I hear there's a request for funny theories. so here's one:
guy says he can hear what software was used to rip CDs to a PC.
yeap, you read that right. you make 2 flacs from the same disc with 2 different ripping applications. the resulting files are bit-identical. yest the guy says he can hear which is which 🙂
 
It is not a trivial thing to understand. nor to explain briefly, but it's not a matter of conduction modulation (which is simple in comparison), but truly the coherence of the charge density functional. See, for example, my original paper on the subject, "Interrelations among x-ray scattering, electron densities, and ionization potentials," where the concepts of charge density functionals are quantified within the Hartree-Fock formalism.

SY, I think you missed your true calling in life.😛
 
looks like my sigs aren't appreciated much.
Yeah, check the rules - politics has been a touchy subject ever since.... well, nevermind.

guy says he can hear what software was used to rip CDs to a PC.

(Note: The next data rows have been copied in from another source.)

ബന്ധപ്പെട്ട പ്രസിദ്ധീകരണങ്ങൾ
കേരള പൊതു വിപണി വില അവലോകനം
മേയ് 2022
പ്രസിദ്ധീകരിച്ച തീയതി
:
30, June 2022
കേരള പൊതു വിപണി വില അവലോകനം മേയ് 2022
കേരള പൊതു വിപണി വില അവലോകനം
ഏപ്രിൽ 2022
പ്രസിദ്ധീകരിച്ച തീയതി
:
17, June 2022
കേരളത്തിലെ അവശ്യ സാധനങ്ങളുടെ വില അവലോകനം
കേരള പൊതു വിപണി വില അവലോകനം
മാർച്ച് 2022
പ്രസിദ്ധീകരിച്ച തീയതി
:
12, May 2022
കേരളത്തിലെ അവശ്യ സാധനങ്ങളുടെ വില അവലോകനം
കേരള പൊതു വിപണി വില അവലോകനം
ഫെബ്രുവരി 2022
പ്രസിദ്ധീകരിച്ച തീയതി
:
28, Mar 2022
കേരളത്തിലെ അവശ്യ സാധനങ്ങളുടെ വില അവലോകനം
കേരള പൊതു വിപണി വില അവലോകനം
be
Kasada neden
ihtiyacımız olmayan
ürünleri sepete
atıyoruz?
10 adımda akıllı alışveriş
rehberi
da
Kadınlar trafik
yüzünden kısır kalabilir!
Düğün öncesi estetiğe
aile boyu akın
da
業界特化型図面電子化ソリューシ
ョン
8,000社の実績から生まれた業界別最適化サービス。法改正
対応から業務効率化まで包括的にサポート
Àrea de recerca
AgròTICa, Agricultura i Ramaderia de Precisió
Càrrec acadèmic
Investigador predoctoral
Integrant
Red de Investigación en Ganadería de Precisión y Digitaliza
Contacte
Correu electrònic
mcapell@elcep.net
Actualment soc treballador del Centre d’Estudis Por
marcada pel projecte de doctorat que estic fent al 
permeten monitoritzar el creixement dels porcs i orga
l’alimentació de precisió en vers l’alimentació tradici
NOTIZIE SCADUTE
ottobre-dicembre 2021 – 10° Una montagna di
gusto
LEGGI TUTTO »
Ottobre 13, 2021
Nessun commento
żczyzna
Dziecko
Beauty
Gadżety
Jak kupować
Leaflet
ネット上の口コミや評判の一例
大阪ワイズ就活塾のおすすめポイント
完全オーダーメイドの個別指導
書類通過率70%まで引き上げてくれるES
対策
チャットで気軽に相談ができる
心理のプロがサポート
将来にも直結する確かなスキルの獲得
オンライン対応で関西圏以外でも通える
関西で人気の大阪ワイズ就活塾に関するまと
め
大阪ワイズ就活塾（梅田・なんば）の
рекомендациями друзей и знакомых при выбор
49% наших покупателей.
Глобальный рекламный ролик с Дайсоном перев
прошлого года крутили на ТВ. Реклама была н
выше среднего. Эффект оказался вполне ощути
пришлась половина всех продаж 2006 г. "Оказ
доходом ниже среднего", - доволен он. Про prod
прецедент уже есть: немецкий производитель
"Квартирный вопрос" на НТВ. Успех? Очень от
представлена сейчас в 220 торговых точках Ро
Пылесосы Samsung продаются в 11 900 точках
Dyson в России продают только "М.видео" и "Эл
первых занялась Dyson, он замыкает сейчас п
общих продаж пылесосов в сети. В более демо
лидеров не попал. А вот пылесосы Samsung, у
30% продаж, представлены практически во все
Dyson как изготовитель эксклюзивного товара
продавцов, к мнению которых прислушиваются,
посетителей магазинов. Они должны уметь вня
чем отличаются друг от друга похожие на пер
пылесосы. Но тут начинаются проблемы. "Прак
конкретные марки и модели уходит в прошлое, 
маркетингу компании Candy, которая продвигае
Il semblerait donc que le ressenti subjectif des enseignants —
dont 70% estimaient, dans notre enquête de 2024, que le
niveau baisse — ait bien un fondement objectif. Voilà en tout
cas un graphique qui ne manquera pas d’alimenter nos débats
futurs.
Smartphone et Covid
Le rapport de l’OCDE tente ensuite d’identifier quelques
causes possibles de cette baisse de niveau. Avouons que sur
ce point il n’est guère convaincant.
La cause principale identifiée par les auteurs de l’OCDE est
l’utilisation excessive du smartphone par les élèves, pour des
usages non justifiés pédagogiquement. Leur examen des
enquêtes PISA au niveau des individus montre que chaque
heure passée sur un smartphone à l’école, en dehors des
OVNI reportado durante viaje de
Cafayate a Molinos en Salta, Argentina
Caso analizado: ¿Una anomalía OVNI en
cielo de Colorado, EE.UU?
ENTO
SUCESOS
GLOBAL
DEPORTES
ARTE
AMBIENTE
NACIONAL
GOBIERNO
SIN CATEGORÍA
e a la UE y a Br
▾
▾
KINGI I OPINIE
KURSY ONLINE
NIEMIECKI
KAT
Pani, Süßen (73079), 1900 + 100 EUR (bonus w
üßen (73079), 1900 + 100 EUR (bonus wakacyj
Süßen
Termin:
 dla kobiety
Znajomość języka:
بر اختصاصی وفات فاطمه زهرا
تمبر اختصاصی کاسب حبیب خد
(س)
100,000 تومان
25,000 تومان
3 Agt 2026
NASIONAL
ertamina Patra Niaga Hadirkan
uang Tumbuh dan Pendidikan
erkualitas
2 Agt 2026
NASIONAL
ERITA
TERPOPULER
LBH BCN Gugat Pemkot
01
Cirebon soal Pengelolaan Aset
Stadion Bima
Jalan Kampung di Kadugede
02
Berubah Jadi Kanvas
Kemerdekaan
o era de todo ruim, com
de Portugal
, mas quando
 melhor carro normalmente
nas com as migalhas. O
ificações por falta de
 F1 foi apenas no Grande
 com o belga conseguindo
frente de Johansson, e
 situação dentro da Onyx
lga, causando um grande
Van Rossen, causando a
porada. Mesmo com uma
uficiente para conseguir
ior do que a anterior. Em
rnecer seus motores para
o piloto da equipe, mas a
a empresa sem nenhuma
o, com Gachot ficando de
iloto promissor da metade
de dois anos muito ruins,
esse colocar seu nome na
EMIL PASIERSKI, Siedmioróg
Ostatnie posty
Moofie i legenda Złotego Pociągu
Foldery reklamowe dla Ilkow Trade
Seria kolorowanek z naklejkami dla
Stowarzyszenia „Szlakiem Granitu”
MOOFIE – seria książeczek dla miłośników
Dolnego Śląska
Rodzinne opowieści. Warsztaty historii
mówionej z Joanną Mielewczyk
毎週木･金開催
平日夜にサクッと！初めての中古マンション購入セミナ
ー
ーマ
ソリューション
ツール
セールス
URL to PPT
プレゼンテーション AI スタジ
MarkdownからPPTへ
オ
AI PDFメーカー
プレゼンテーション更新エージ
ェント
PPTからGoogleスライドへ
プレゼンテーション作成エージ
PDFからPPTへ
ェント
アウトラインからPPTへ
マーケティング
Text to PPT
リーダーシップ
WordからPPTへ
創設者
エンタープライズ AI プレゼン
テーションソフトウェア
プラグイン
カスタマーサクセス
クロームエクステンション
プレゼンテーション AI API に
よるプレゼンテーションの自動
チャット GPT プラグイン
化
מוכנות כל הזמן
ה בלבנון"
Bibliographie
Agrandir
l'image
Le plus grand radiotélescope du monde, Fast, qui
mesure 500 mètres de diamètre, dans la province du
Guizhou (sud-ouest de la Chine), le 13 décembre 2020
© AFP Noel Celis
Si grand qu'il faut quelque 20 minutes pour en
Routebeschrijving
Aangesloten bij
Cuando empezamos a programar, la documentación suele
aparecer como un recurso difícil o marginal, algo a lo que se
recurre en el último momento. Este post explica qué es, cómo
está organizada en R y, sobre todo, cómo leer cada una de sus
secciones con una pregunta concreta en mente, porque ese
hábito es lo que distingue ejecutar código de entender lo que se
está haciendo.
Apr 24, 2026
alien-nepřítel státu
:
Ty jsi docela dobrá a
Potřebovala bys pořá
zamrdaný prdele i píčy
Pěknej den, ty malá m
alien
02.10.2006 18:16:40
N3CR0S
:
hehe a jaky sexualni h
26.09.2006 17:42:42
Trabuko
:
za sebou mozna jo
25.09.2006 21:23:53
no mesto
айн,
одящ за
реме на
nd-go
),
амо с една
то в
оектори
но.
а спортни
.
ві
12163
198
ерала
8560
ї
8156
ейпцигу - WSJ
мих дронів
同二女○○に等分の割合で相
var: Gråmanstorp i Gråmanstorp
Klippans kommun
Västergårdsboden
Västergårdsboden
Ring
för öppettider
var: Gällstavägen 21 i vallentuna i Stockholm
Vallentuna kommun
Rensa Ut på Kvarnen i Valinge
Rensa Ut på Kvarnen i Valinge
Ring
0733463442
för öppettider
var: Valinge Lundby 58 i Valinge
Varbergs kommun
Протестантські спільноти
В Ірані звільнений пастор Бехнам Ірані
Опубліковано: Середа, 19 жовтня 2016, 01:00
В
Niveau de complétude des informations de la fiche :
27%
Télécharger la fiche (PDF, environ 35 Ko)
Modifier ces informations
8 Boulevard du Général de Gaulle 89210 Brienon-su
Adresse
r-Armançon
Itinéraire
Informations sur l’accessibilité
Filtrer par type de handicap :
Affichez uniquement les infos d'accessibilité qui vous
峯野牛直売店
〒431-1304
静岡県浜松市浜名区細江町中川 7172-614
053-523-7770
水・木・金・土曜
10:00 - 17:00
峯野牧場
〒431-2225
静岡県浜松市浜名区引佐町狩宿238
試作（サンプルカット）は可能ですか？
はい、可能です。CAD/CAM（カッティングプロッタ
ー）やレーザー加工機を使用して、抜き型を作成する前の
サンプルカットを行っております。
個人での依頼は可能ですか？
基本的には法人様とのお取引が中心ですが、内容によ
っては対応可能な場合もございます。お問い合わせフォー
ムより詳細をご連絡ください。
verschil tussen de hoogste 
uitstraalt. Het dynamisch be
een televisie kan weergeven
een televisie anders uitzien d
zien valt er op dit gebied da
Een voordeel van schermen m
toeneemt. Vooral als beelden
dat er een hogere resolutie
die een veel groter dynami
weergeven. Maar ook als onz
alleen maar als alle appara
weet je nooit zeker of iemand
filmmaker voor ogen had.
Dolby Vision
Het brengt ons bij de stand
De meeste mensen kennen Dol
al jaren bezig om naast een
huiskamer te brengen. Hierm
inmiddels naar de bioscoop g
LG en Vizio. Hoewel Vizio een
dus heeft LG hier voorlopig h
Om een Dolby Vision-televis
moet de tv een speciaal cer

yeap, you read that right. you make 2 flacs from the same disc with 2 different ripping applications. the resulting files are bit-identical. yest the guy says he can hear which is which 🙂
IIRC, there was a rather heated discussion about that here a couple of years ago. They went so far as to upload the files to an internet server so other folks could download them and judge for themselves. Sure enough the true believers still heard a difference. Oddly enough, renaming the files in an attempt to do some sort of blind test affected the sound quality of both files so badly that it was no longer possible to tell which was which.